Rafael Nadal stuttered but didn’t falter as Spanish sport avoided the unneeded embarrassment of another early bath at Wimbledon last night.
Nadal’s recent record at the All England Club teaches you to expect the unexpected. After reaching five consecutive finals he hasn’t progressed beyond the second round in his two last visits – including a first round straight sets defeat to Steve Darcis 12 months ago.
So after he lost the opening set against Martin Klizan, Nadal needed to summon all his fighting spirit to stage a comeback, ending a two-year wait for a win on grass and securing his 700th Tour win with a 4-6, 6-3, 6-3, 6-3 scoreline.
However, it won’t get any easier – in a neat twist of symmetry, or a unfortunate twist of fate, he now plays Lukas Rosol, who beat Nadal in the second round two years ago.
“I’m just happy to be through, my goal was just to win, it’s impossible to play your best in the first round,” said Nadal, who arrives at Wimbledon after winning his ninth French Open title in Paris two weeks ago.
“He was a dangerous opponent and it takes time to make the transition from clay to grass.
“I’m just excited to win on Centre Court again. I’ve great memories of that court but I won’t lie, losing in the first and second round there in the last two years, it stays in your mind.
“The next round doesn’t get any easier, it’s going to be another tough match. I have to play my best to win, he’s a very powerful player and I need to have the right attitude from the start.”

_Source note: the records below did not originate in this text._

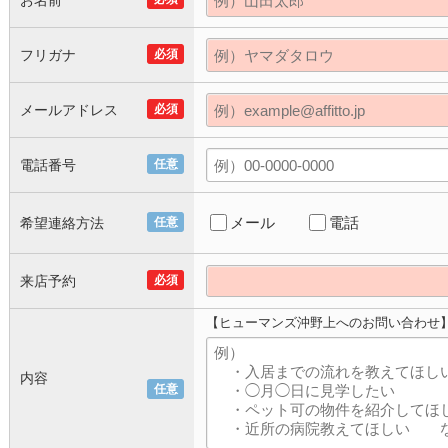
お名前
フリガナ
必須
メールアドレス
必須
電話番号
任意
メール
電話
希望連絡方法
任意
来店予約
必須
【ヒューマンズ沖野上へのお問い合わせ
内容
任意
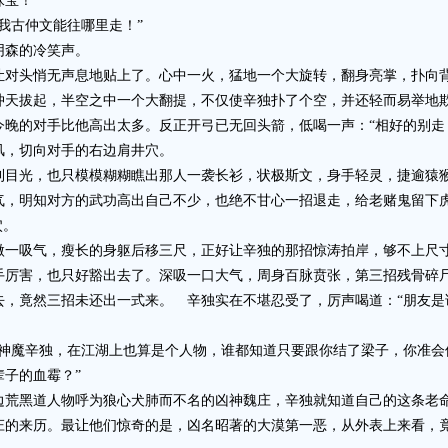
宝！”
古仲文能往哪里走！”
森的冷笑声。
头悄无声息地贴上了。心中一火，猛地一个大旋转，翻身亮掌，扑向
拔起，半空之中一个大翻提，不仅使辛独扑了个空，并还轻而易举地
的对手比他高出太多。反正开弓已无回头箭，低喝一声：“相好的别走
，切向对手的右边肩井穴。
光，也只模模糊糊瞧出那人一袭长衫，状极斯文，身手轻灵，捷逾猿
明知对方的武功高出自己不少，也绝不甘心一招退走，给老赌鬼留下虎
穴。
一吸气，瘦长的身躯后移三尺，正好让辛独的那招惊涛拍岸，够不上尺
害，也只好豁出去了。深吸一口大气，周身百脉贲张，第三招残骨碎
竟然三招未还出一式来。 辛独实在不堪忍受了，厉声喝道：“朋友是
魔辛独，在江湖上也算是个人物，谁都知道只要跟你结了梁子，你准会
子的血霉？”
黑道人物呼为狼心犬肺而不名的凶神魏庄，辛独就知道自己的这条老
来历。最让他们惊奇的是，凶名昭著的大漠第一恶，从外表上来看，竟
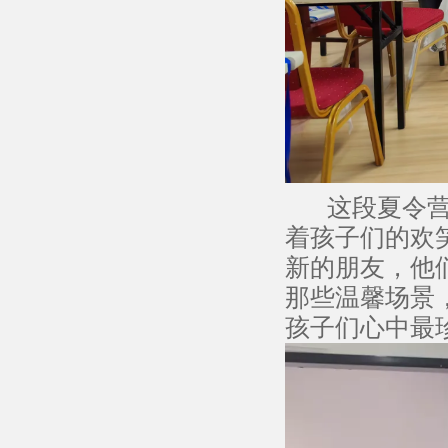
这段夏令营的
着孩子们的欢
新的朋友，他
那些温馨场景
孩子们心中最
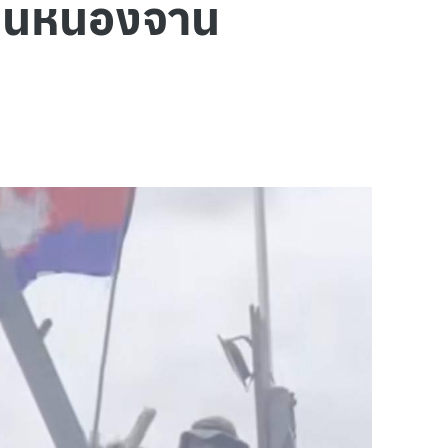
้านหนองจาน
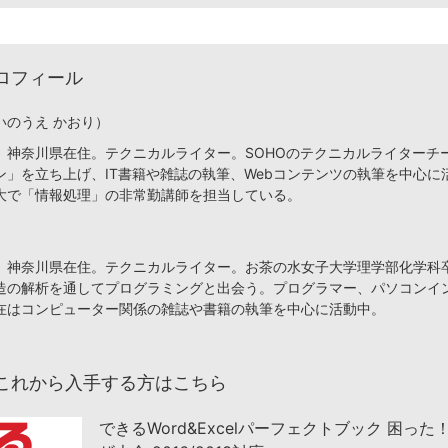
ロフィール
いのうえ かおり）
、神奈川県在住。テクニカルライター。SOHOのテクニカルライターチ
ン」を立ち上げ、IT書籍や雑誌の執筆、Webコンテンツの執筆を中心に
大で「情報処理」の非常勤講師を担当している。
、神奈川県在住。テクニカルライター。お茶の水女子大学理学部化学科
造の解析を通してプログラミングと出会う。プログラマー、パソコンイ
在はコンピューター関係の雑誌や書籍の執筆を中心に活動中。
これから入手する方はこちら
できるWord&Excelパーフェクトブック 困った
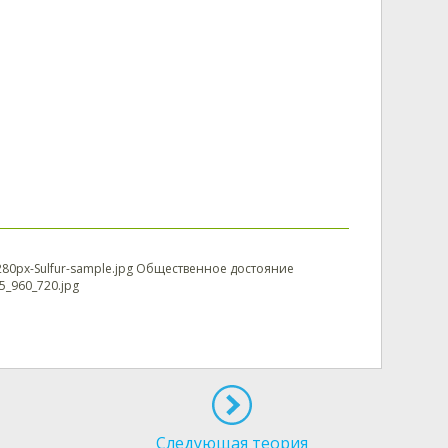
/1280px-Sulfur-sample.jpg Общественное достояние
55_960_720.jpg
Следующая теория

There was a time, not that long ago, when Nadal and Federer were the only names to follow at Wimbledon.
In the space of ten years they won nine titles, for three straight years they reached the final, including a 2008 tussle that many believe is one of the greatest matches ever played.

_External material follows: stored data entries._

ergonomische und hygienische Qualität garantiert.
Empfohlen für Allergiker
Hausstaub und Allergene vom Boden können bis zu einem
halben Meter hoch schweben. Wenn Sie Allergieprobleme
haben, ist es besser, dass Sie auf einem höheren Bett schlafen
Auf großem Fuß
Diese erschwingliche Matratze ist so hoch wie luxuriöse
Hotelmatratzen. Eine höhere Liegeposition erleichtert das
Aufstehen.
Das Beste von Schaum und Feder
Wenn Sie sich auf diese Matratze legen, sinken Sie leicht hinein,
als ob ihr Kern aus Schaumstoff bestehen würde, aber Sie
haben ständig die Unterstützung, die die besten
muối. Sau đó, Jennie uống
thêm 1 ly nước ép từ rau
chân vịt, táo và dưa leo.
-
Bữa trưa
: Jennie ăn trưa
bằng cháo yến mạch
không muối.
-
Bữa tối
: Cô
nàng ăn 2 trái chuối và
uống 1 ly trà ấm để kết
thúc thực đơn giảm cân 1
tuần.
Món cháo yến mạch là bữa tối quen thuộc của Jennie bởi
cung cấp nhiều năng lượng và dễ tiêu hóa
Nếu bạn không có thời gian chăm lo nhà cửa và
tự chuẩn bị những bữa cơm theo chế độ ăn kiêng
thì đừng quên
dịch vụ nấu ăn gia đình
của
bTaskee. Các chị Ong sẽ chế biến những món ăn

But while the swagger is still there, the air of invincibility has evaporated. Neither is favourite this time around, the smart money being on either Novak Djokovic or Andy Murray, last year’s finalists, on the other side of the draw.
Federer might be losing sleep these days but it’s not yet the prospect of his future opponents at Wimbledon that is keeping him awake yet.
Federer, the number four seed, has never taken his career by halves, with 17 Grand Slam titles, including a record seven here at Wimbledon, on his resume.
And he’s got the same approach to fatherhood, with his wife Mirka recently giving birth to twin boys Leo and Lenny, who join twin sisters, five next month, in Federer’s travelling and rather noisy entourage.
So perhaps he was happy to avoid the chaos at home to enjoy a relaxing knockabout here, the number four looking untroubled in a 6-1 6-1 6-3 win over Italian Paolo Lorenzi, who has never won a match at a Grand Slam in 13 attempts.
“Mirka is in charge, I’m just trying to be helpful as much as I can,” said Federer. “However, the girls certainly sleep better at night.”
Whether he or Nadal have another Wimbledon nightmare though, that remains to be seen.